(Data excerpts)
■ ■ ■ ■ ■

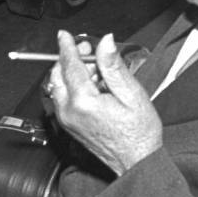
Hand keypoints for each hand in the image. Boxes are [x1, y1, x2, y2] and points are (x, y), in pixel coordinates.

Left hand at [46, 31, 162, 175]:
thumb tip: (106, 42)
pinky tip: (94, 86)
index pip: (70, 65)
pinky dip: (73, 86)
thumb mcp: (132, 94)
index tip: (65, 35)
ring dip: (72, 72)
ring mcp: (67, 120)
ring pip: (59, 86)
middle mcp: (69, 112)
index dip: (68, 47)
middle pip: (58, 75)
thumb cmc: (138, 132)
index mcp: (84, 102)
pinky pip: (64, 99)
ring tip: (98, 70)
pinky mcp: (69, 125)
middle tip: (89, 51)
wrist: (136, 161)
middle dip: (70, 59)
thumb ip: (114, 66)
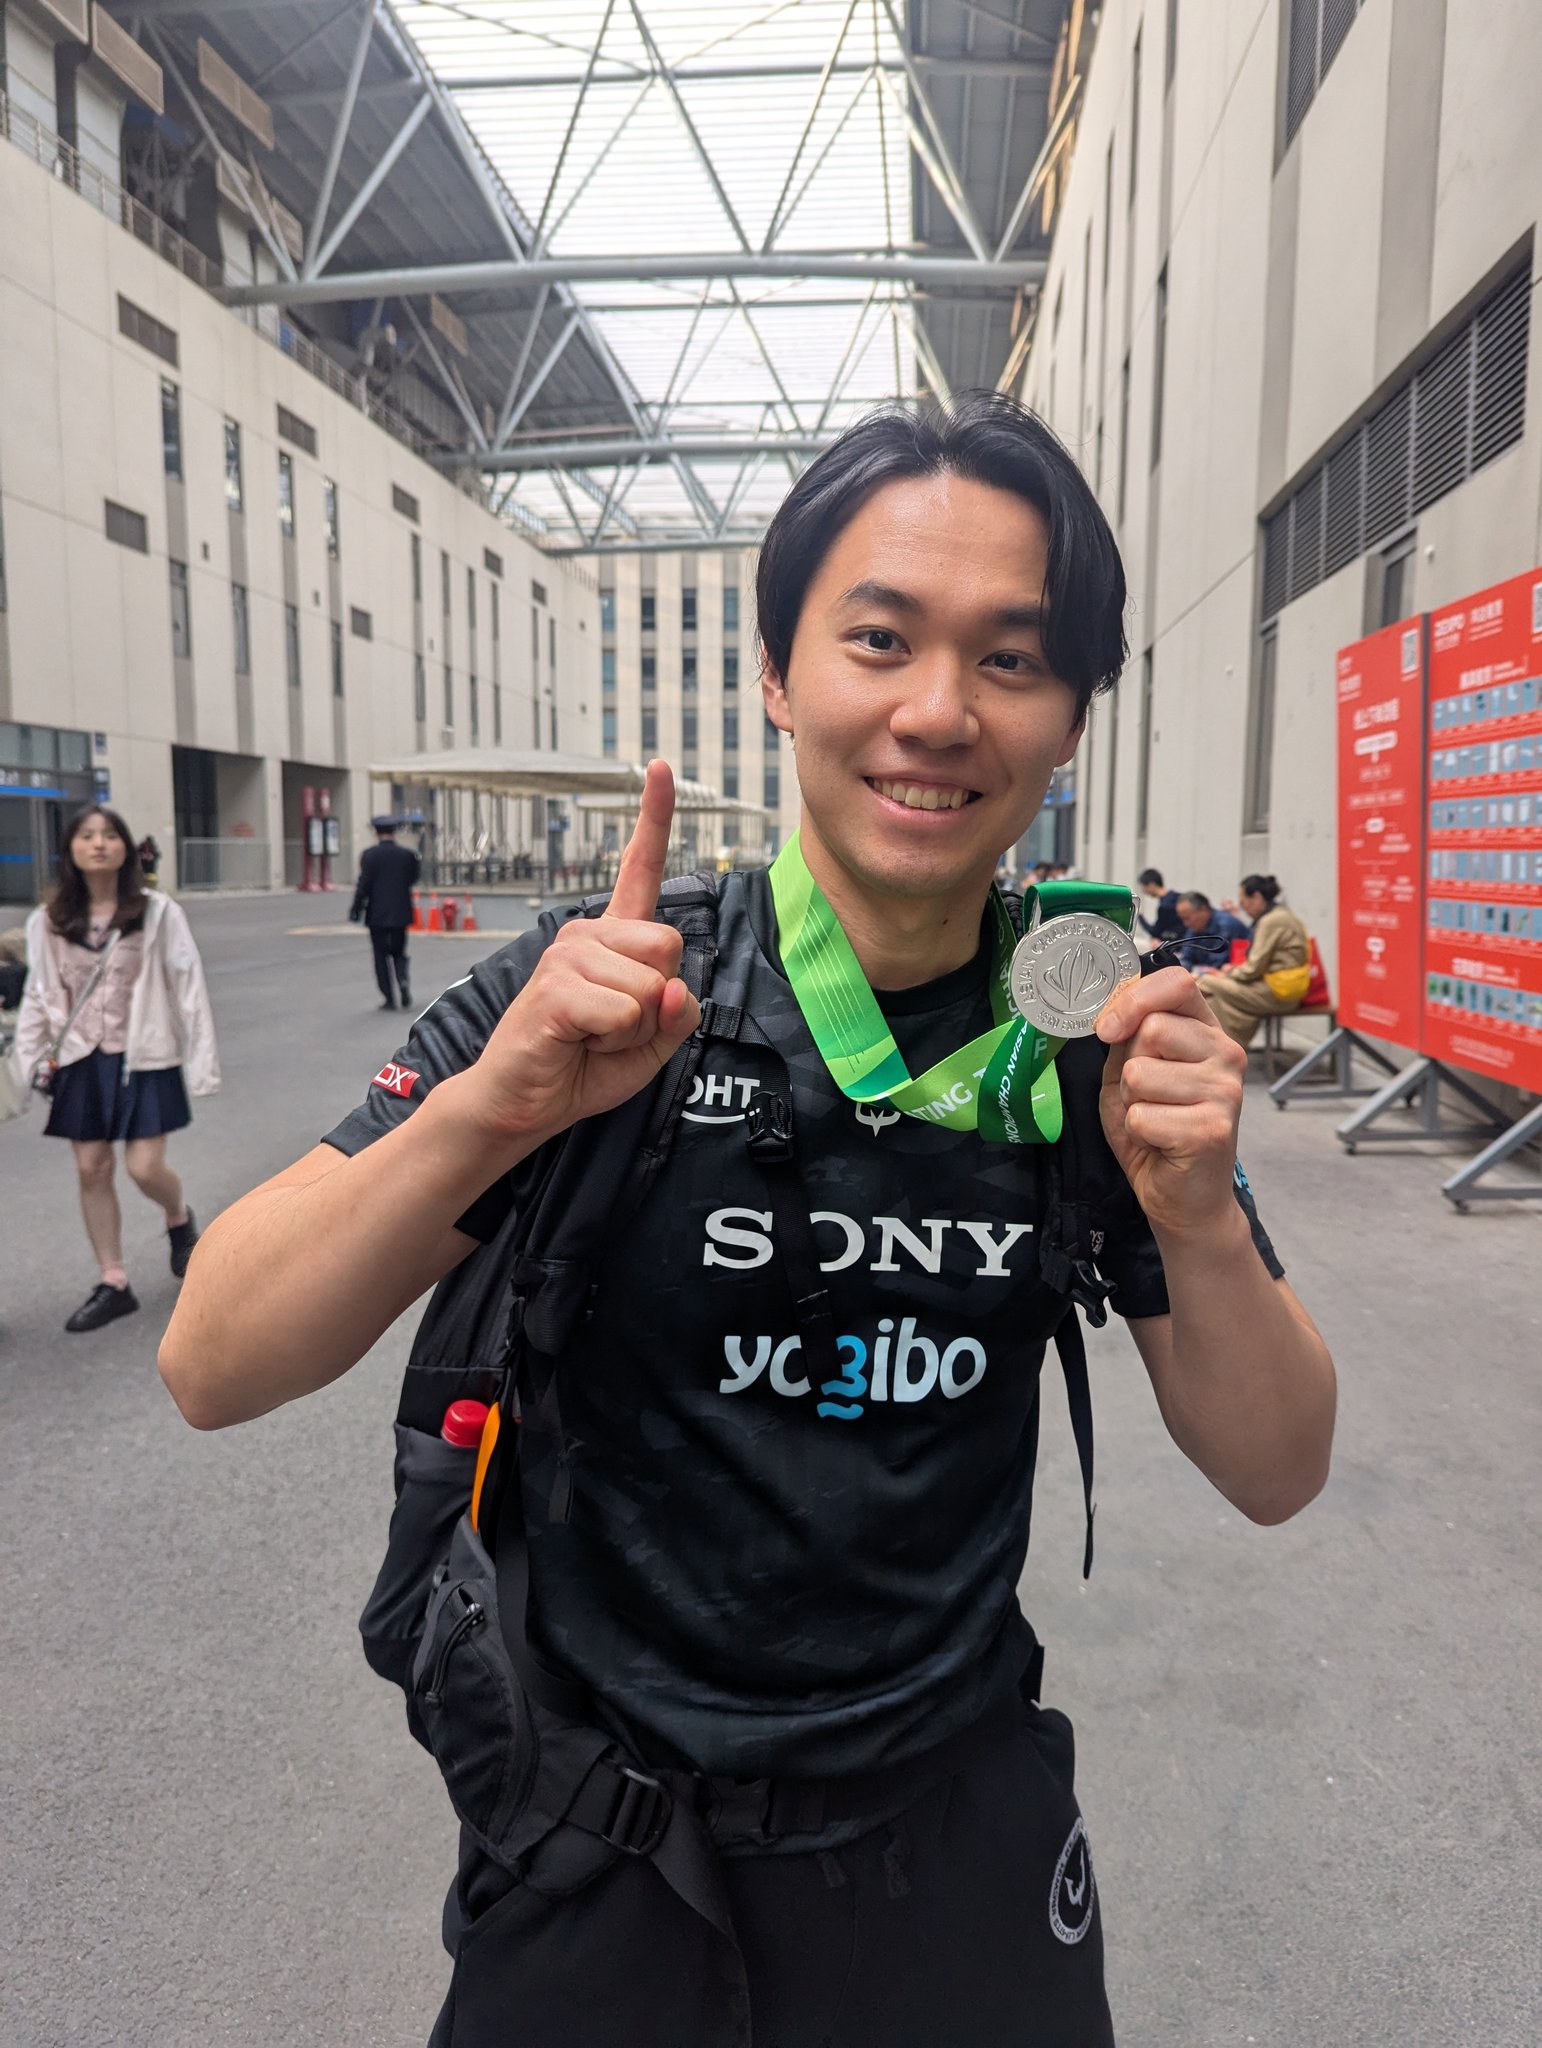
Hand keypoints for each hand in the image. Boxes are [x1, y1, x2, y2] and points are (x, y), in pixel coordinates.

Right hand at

■ ■ ■ ■ ■

• WORK ITEM
I'd like the records above given again exactly, please, without the pictures.

• RESPONSE BOX
Hand keypoints for each hand in the image. Boxes are [x1, y1, x2, y2] and points are (x, y), in pixel coordinates.

Left hand at [46, 31, 162, 175]:
thumb tip: (106, 42)
pinky tip: (94, 86)
index pip: (70, 65)
pinky dip: (73, 86)
thumb mcp: (132, 94)
index tip: (65, 35)
ring dip: (72, 72)
ring mcp: (67, 120)
ring pip: (59, 86)
middle mcp: (69, 112)
index dip: (68, 47)
middle pip: (58, 75)
thumb cmc: (138, 132)
index mcp: (84, 102)
pinky pip: (64, 99)
ring tip: (98, 70)
pinky mcp: (69, 125)
middle tip: (89, 51)
wrist: (136, 161)
middle dip: (70, 59)
thumb ip: (114, 66)
Hand keypoints for each hand in the image. Boxes are [x1, y1, x2, y2] and points are (x, y), in pixel coordinates.

Right hand at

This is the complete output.